— Source material —
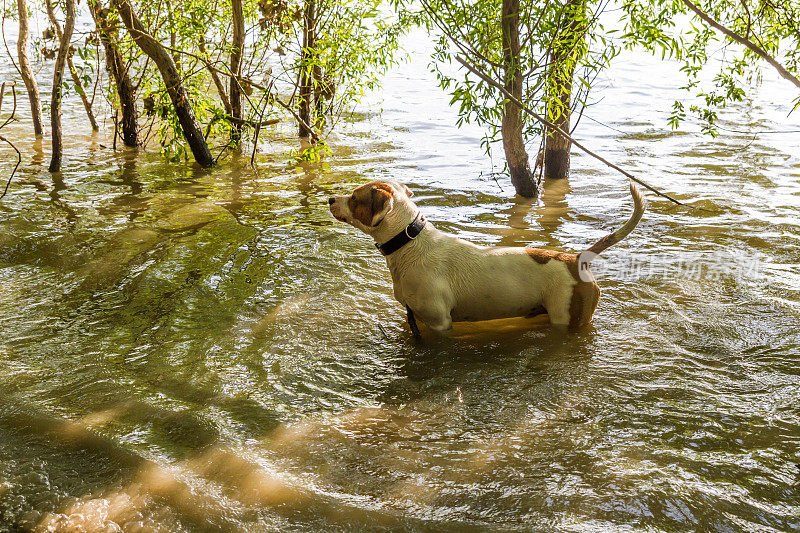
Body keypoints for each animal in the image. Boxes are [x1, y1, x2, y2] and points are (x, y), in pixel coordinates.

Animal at [328, 181, 648, 334]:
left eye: (354, 197)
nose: (330, 199)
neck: (409, 244)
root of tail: (575, 259)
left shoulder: (440, 323)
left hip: (567, 317)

— Task brief —
Repeat every record above exactly, except the pictures.

— Solution for this problem —
Body keypoints for each animal in the image. Boxes are [x1, y1, x2, y2] and points are (x, y), in pixel coordinates.

Animal at [328, 181, 648, 334]:
left eye: (354, 197)
nose: (330, 199)
neck: (409, 244)
root of tail: (575, 259)
left shoulder: (440, 323)
left hip: (567, 317)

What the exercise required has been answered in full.